Tres días más esperando la pieza y, como ya estaba de Bassano del Grappa hasta las narices, les dije que se quedaran el coche, que yo me largaba de allí... Aquella misma tarde me dijeron que ya estaba listo y, al inquirir el motivo de esa súbita rapidez, me confesaron, con cara mustia, que habían ido a la Nissan a buscar el rodamiento SKF y lo habían instalado. No ha vuelto a romperse nunca más otro semieje.
Con este aparato, ya de vuelta a España, hice dos temporadas de la Challenge Catalana de Regularidad, acompañado de Javier Rivera Jornet. Luego varias veces el Costa Azahar Classic, con Josep Maria Fornells, una Coupe des Alpes y algún otro rally más, antes de que vinieran mis achuchones de salud y tuviera que estar unos años sin rallys. Cuando me reintegré ya fue para adquirir el “A Centodieci” y preparar el Monte-Carlo (que era lo que había estado viendo en las noches de insomnio en la clínica), con lo que el Porsche tuvo también su descanso.

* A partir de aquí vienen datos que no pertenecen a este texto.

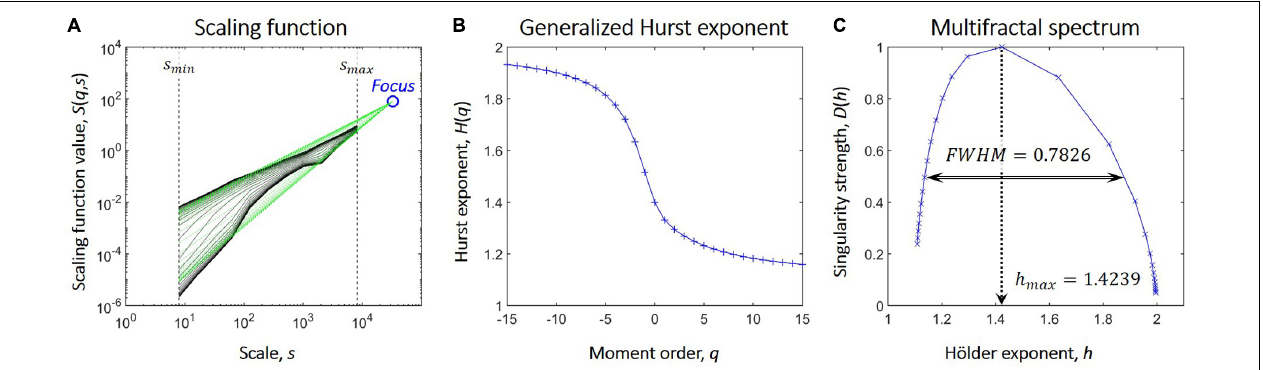
FIGURE 1 | Steps of focus-based multifractal analysis. (A) After the scaling function (marked in black) is acquired, linear regression is used to fit power-law functions (marked in green) at each moment order q . On double logarithmic plots these appear as linear functions whose slopes are the scaling exponents. Also, in case of finite length signals, these converge to one point, the Focus, that is used as a reference point during regression. (B) The generalized Hurst exponent, H ( q ) is acquired as the scaling exponents of the functions fitted on the scaling function at each value of q. The focus-based formalism enforces the monotonously decreasing nature of H ( q ); a prerequisite for Legendre transformation. (C) The multifractal spectrum is acquired from H ( q ) via Legendre transformation and is described by the Hölder exponent at its maximal value ( h max ) and its full width at half maximum ( FWHM ).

Lo resucitamos para el Rallye Costa Azahar Classic de 2017, con Luis Góngora ya de copi oficial. Allí comprobamos que, en el famoso tramo Cedramán, se quedaba un poco corto con lo que, finalizado el rally, apliqué la máxima: “Si quieres un coche para disfrutar, al Taller Alt Car lo has de llevar”. El abulense salió del taller convertido en un “señor de Ávila“, con unos carburadores Weber, amortiguadores Bilstein, zapatos nuevos y los 100 CV y alguno más, en plena forma, vamos.
Decidimos que, para que el A-112 no tuviera stress, este lo utilizaríamos a partir de entonces en Regularidad Sport, modalidad algo mas emocionante que la regularidad a carretera abierta pero bastante mas lenta, debido a las complicadas normas federativas. Y así, en esa modalidad, hemos hecho el Catalunya Històric y el Rally de Barbastro, un muy buen rally al que solo las interminables paradas en la zona de servicio (normas federativas al parecer) sobraban. La ventaja de correr en clásicos es que el vehículo no desmerece con el paso del tiempo sino al revés, hace como el cava. Y, por ello, te puedes dedicar más a el. El problema ahora es que, con este coche, se coge y se sobrepasa con facilidad la luz azul de este invento maquiavélico que es el Blunik. Y, la verdad, la luz verde este cronista la gestiona muy mal.